L'histoire :
L'hiver 1638, l'artiste peintre Artemisia Gentileschi entreprend un voyage de Rome vers Londres, pour y retrouver son père, lui aussi peintre, qui lui a jadis transmis son savoir-faire et son talent. Durant le trajet en carrosse, à travers des paysages vallonnés et enneigés, sa fille Prudenzia ne cesse de l'interroger. Elle veut comprendre comment elle, une femme, a réussi à s'imposer dans un microcosme artistique particulièrement phallocrate. Comment a t-elle réussi à devenir la première femme à entrer à l'académie des arts ? Artemisia évince systématiquement la transmission de ses souvenirs. C'est finalement la nourrice Marta qui commence à lever discrètement quelques pans de la vie d'Artemisia auprès de sa fille. En 1606, à l'évoque où le Caravage était condamné à mort, Orazio Gentileschi commençait à être un artiste romain réputé. En marge de ses travaux de commande, il tentait d'inculquer son art à ses deux fils. Mais c'était sa fille aînée qui montrait le plus de disposition pour la préparation des pigments et le mélange des couleurs. Elle n'en démordait pas : un jour, elle serait une grande peintre. Étant donné qu'elle était une fille, elle n'en ferait hélas rien, pensait son père. Et chaque nuit, tandis que son père allait se saouler, elle poursuivait ses propres œuvres à la bougie, au grand bonheur de l'œil paternel, au petit matin. En 1611, Orazio montre quelques toiles d'Artemisia à un confrère, Tassi. Celui-ci lui reconnaît un talent certain concernant les personnages, mais ses décors mériteraient une formation. Il se propose de lui apporter... avec une autre petite idée derrière la tête...

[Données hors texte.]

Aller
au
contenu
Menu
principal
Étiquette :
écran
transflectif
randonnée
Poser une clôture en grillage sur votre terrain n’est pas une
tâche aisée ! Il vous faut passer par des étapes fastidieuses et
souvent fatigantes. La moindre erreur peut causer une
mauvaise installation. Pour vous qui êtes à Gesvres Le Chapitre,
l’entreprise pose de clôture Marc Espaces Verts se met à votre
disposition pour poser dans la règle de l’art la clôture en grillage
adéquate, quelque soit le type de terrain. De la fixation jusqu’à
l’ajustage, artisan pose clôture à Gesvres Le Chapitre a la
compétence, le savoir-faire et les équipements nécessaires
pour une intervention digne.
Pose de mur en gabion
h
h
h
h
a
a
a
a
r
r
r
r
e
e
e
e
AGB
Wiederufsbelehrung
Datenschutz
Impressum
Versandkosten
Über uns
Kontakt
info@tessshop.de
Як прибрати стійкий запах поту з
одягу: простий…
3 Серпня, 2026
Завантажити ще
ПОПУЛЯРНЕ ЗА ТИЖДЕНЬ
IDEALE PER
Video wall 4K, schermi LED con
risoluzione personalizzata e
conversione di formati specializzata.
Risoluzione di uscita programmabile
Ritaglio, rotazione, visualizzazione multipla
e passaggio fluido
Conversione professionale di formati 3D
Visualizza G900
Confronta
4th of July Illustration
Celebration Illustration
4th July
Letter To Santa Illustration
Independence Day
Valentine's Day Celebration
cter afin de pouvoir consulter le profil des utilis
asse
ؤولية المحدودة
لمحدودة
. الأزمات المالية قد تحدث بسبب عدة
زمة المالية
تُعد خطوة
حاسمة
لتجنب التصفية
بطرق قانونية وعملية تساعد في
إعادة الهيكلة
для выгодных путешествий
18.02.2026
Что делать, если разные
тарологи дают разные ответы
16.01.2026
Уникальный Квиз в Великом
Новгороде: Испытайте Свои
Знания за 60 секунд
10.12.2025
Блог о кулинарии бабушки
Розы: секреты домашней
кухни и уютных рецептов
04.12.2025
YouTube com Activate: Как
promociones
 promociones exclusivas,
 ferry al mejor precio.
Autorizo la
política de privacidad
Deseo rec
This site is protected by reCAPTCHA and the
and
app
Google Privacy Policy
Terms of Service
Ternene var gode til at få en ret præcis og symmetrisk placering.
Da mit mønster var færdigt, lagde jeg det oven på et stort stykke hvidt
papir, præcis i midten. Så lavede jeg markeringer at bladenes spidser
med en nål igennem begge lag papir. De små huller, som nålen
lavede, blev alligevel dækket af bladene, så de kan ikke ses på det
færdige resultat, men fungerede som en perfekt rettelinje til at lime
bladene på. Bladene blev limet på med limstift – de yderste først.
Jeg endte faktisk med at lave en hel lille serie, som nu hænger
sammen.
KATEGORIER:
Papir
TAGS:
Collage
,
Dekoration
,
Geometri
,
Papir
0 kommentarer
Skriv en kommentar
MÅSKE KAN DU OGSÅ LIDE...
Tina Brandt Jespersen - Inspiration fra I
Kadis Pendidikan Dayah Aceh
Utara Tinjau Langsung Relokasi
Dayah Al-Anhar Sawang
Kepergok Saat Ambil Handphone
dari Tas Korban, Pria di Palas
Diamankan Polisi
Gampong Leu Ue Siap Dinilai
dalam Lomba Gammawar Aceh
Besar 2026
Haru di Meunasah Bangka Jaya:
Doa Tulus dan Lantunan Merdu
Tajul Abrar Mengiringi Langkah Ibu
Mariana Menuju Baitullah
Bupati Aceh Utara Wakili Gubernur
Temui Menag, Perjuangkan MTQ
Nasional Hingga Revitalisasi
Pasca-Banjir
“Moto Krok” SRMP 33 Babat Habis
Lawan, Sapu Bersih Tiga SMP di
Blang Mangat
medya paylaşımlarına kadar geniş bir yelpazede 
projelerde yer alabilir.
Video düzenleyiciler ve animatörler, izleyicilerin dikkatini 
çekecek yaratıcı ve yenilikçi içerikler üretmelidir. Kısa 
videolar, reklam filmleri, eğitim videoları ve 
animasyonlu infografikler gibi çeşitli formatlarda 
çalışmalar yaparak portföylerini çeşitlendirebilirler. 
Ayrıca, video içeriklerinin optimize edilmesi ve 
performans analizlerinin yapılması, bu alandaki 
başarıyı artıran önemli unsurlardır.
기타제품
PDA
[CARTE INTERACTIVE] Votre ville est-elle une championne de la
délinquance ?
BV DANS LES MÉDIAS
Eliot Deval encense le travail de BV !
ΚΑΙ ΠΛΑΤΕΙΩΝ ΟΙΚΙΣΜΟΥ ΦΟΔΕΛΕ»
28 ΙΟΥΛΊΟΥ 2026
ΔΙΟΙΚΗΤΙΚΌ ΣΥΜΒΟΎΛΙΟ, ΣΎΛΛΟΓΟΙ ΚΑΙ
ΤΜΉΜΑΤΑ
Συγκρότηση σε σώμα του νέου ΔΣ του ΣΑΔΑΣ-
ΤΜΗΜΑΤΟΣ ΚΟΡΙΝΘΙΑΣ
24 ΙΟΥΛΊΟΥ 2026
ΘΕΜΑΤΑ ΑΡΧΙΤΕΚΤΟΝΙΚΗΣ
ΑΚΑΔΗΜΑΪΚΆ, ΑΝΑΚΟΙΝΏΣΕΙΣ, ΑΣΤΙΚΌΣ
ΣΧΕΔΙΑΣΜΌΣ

Ce qu'on en pense sur la planète BD :
Raconter la vie d'Artemisia Gentileschi, c'est assurément faire œuvre biographique sur une grande artiste peintre italienne du XVIIème siècle, mais aussi proposer le portrait d'une grande figure du féminisme. « Artemisia » a en effet donné son prénom au prix décerné chaque année à un album de BD remarquable réalisé par une (ou des) femme(s). Peut-être Artemisia recevra y-il d'ailleurs le Prix Artemisia ! Au scénario, Nathalie Ferlut propose une narration aux petits oignons (comme toujours), au verbe soigné, alternant un fil rouge au présent (le voyage d'Artemisia, adulte, vers son père) et des flashbacks sur les différentes étapes de son combat de jeunesse pour être reconnue en tant qu'artiste femme. Si la lutte contre les discriminations sexuelles reste de nos jours un combat, rappelons qu'à l'époque, être femme ET avoir du talent était une hérésie ! On découvre Artemisia dans son milieu familial particulier, qui met ses pas dans les pas d'un père à la fois fasciné par sa fille et lâche face aux réalités de sa condition. Au rythme des coups durs (viols répétés, humiliations publiques, apprentissage alambiqué...), ou des coups de mains (la protection de la grande-duchesse, le soutien du neveu de Michel-Ange), on cerne bien la mentalité de l'époque. Et on comprend, par la grandeur d'âme et la force de caractère de cette femme, que le personnage soit devenu un symbole, une grande figure du féminisme. Le dessin de Tamia Baudouin se situe dans le registre graphique ad hoc des portraits réalistes à l'ancienne, mais avec d'étonnantes irrégularités dans la finition. Globalement la composition des cases, les teintes, les cadrages sont justes, avec souvent des décors et surtout des costumes hyper soignés... mais dans le détail, les mains ou les visages empruntent très souvent des traits naïfs, les proportions et les perspectives fluctuent. La couverture est un bon exemple de ces forces et de ces limites. Précisons que Tamia Baudouin n'est pas la fille d'Edmond Baudoin (d'ailleurs, leurs patronymes ne s'écrivent pas pareil).